Given these numbers, the report points to the real possibility “a state of app confusion” will take over in many companies, as they try to decide:

Learning Opportunities

  • Should we wait to support an app until a native mobile or cloud version is available?
  • When apps are created internally, which platforms should they support?
  • Should a company stop native mobile app development and instead choose HTML5- or cloud-based ones?
  • What kind of organizations or processes do we need to support such a diverse app environment?

The Citrix survey found 66 percent of organizations have a corporate strategy in place for devices, 56 percent for mobile apps and only 41 percent for cloud data. The most important strategic component? Flexibility.

Get Ready

Security is among the top concerns that IT departments have about mobile devices, especially mobile devices they didn’t select and don’t control. Nearly 60 percent of respondents said they were “very concerned” about corporate information living in apps stored on BYOD devices. But, nevertheless, companies need to find solutions, which is why mobile management suites have started touting their ability to securely manage BYOD devices as well as their own devices.

Citrix itself has the XenMobile mobile device management suite for managing BYOD devices, a growing category that also includes IBM’s Tivoli, MobileIron and BlackBerry Enterprise Server.

This report hits only some highlights about the state of BYOD, but it seems that each new report peels back another layer as IT departments try to cope. One gets the feeling that this is only the first wave of BYOD.

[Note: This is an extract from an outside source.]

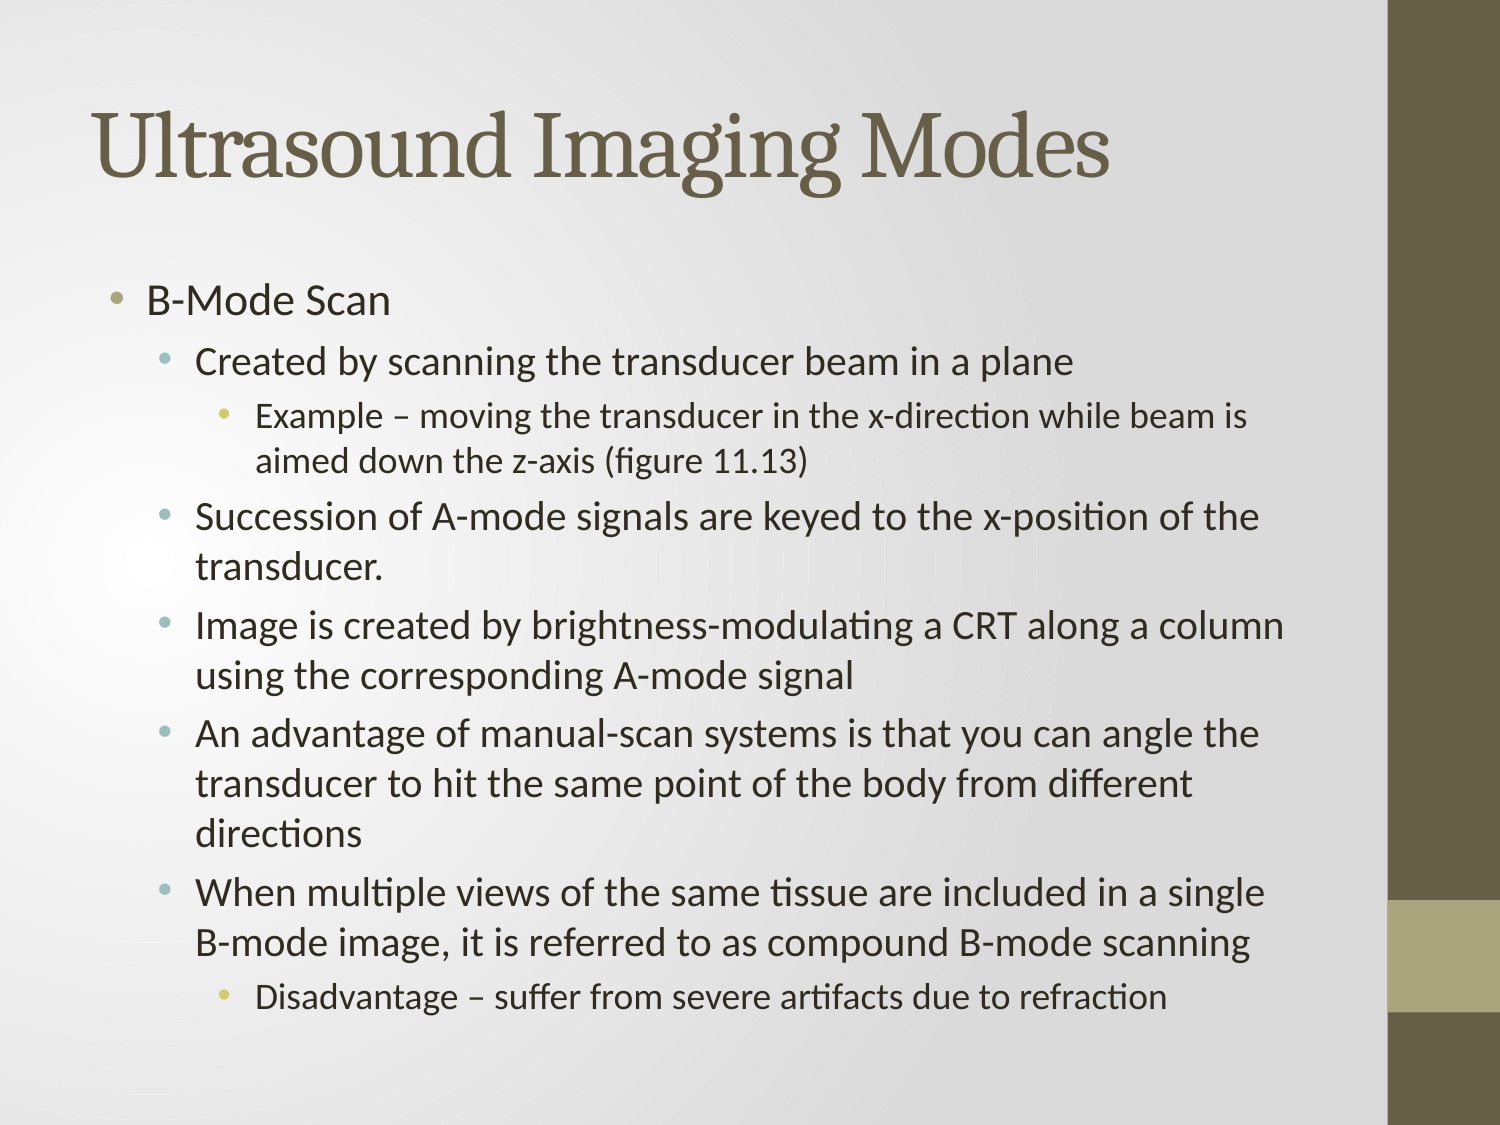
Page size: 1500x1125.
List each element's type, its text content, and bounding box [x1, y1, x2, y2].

What happens when, say, BYOD starts to include the new, booming customized Android OS movement, such as CyanogenMod? The CyanogenMod trend could mean an infinite number of Android variations. What about when do-it-yourself app-making really takes hold? That could exponentially raise the stakes, unless cloud-based apps lessen the number that IT must support while increasing the company’s security exposure.

As 2014 approaches, fasten your seatbelts.